───── SUPPLIED DATA

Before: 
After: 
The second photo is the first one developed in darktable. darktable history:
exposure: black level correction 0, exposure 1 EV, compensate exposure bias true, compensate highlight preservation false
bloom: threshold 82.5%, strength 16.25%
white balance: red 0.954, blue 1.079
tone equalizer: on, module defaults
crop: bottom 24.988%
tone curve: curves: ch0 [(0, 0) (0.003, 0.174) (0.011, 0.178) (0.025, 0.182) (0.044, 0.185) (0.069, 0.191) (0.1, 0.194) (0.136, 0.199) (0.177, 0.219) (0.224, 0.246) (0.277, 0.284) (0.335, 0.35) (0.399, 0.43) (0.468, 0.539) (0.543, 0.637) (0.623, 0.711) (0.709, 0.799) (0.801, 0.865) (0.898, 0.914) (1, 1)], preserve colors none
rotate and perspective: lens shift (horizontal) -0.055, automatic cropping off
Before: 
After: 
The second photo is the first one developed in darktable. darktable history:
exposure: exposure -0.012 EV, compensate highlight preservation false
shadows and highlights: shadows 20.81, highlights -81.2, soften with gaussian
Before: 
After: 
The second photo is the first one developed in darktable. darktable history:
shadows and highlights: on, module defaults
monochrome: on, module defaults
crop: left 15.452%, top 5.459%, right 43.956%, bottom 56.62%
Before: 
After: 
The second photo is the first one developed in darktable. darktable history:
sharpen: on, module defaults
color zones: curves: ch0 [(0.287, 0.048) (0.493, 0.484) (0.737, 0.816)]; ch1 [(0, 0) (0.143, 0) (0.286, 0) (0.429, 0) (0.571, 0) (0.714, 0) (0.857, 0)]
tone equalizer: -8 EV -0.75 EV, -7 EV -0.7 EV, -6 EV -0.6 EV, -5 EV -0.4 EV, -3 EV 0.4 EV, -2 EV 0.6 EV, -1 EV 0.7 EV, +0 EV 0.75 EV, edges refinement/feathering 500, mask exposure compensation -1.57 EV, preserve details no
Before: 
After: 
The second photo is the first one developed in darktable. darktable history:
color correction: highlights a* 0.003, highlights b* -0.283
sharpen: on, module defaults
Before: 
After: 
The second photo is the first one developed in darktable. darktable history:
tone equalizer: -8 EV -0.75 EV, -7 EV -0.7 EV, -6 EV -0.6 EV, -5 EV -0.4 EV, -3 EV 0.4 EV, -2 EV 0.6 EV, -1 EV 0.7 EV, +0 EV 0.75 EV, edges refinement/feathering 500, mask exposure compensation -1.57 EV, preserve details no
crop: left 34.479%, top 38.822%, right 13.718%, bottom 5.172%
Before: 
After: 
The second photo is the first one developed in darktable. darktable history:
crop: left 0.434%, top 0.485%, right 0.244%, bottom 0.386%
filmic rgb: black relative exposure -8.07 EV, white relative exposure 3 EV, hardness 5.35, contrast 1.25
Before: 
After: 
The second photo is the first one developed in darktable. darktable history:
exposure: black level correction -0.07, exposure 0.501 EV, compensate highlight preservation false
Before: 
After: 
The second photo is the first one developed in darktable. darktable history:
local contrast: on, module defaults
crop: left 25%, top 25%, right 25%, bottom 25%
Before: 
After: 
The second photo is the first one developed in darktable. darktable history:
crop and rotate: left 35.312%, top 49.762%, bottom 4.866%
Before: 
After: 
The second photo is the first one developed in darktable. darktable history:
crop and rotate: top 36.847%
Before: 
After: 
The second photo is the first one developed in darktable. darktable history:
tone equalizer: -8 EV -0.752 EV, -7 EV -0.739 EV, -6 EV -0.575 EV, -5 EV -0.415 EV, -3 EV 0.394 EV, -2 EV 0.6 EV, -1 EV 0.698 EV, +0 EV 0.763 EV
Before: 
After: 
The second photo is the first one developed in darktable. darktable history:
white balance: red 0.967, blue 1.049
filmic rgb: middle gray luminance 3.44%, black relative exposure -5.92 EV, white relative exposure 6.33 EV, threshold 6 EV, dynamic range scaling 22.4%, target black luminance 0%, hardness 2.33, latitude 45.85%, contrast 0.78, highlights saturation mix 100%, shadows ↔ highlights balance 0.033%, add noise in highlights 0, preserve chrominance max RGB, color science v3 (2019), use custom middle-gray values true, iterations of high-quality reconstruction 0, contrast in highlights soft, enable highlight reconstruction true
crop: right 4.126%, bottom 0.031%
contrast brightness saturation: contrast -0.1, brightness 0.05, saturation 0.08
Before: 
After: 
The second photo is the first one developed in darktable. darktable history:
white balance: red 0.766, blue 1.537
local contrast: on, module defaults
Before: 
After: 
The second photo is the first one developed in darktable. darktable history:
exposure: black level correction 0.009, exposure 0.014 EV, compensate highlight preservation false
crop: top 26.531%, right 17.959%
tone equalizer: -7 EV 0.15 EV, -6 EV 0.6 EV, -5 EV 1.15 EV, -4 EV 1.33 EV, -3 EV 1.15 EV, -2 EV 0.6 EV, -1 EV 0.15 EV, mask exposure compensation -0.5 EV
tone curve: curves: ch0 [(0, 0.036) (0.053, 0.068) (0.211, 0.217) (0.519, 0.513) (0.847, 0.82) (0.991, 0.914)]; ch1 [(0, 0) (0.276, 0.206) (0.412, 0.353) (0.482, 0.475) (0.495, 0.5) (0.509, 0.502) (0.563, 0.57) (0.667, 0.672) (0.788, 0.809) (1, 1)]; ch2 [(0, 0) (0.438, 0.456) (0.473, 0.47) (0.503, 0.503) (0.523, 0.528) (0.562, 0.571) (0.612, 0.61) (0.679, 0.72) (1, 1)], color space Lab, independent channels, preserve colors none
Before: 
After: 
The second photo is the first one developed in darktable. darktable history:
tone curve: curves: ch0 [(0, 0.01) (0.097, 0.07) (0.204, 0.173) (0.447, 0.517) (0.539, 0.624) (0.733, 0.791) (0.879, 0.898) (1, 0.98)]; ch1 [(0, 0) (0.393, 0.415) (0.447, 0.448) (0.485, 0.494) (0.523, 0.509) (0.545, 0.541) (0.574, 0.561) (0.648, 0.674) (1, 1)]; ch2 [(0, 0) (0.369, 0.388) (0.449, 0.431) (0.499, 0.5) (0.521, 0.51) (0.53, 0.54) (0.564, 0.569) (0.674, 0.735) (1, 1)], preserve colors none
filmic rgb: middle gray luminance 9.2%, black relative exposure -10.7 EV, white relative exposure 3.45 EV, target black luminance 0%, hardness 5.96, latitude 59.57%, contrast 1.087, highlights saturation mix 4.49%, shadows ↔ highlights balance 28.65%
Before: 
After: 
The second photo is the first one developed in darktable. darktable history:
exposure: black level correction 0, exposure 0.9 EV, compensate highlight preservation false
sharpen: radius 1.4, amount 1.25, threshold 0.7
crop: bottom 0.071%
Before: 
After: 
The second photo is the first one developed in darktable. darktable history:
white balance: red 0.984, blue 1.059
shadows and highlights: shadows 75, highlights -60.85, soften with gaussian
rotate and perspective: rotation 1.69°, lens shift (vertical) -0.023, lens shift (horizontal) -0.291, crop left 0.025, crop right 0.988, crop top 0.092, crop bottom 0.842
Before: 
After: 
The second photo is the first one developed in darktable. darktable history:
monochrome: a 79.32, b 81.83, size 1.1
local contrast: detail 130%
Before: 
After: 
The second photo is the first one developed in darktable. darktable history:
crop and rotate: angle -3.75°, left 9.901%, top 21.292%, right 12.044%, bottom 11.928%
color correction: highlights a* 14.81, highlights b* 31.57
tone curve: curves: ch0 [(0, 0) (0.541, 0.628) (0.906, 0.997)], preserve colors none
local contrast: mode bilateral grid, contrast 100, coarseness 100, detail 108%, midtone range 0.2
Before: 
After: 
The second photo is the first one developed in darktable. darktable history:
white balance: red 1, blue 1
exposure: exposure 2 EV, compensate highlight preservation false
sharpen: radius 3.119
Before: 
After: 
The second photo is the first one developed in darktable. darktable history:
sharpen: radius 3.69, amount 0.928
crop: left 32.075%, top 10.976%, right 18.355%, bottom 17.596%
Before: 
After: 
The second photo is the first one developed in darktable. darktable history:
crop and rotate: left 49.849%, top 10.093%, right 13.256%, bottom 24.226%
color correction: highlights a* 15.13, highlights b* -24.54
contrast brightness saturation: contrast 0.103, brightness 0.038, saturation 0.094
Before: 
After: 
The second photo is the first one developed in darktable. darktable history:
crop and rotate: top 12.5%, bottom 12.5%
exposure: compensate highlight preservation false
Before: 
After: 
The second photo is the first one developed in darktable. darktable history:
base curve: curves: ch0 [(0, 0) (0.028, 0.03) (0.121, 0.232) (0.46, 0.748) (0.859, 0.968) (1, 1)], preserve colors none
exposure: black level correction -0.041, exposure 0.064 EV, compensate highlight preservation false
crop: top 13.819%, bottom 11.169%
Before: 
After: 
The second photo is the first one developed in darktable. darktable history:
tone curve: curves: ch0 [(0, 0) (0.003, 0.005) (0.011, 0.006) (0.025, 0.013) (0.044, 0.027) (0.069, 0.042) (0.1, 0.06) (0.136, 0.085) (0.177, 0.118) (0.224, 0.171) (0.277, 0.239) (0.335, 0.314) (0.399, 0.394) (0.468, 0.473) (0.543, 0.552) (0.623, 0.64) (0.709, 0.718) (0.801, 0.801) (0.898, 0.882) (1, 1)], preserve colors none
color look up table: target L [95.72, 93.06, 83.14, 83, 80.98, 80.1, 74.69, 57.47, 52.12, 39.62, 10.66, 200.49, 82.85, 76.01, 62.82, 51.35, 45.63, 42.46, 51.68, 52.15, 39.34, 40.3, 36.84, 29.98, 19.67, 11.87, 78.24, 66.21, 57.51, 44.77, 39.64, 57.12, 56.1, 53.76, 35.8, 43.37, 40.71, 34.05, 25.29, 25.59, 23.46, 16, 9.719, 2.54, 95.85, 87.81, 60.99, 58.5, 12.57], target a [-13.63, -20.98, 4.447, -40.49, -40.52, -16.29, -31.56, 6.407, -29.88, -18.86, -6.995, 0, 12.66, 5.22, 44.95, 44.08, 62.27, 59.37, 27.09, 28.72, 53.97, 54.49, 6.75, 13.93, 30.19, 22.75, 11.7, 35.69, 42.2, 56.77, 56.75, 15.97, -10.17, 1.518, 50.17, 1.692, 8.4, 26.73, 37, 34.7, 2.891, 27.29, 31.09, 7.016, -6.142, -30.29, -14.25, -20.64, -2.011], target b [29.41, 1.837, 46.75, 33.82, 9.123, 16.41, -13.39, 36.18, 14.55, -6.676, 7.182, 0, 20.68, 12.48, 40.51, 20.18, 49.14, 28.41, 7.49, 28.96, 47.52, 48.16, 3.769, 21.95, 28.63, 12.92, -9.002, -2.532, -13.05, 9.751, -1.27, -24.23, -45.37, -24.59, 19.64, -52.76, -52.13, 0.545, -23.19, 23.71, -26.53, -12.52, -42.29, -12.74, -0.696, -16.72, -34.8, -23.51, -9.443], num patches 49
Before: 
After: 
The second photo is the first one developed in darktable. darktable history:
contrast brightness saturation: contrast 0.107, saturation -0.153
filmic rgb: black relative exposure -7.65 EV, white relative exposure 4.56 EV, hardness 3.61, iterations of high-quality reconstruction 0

──────────

PROBLEM DESCRIPTION: Return, without any change, every line from the first line above through the line containing "tone equalizer: on, module defaults", both included.

RESPONSE FOR THIS EXERCISE:
Before: 
After: 
The second photo is the first one developed in darktable. darktable history:
exposure: black level correction 0, exposure 1 EV, compensate exposure bias true, compensate highlight preservation false
bloom: threshold 82.5%, strength 16.25%
white balance: red 0.954, blue 1.079
tone equalizer: on, module defaults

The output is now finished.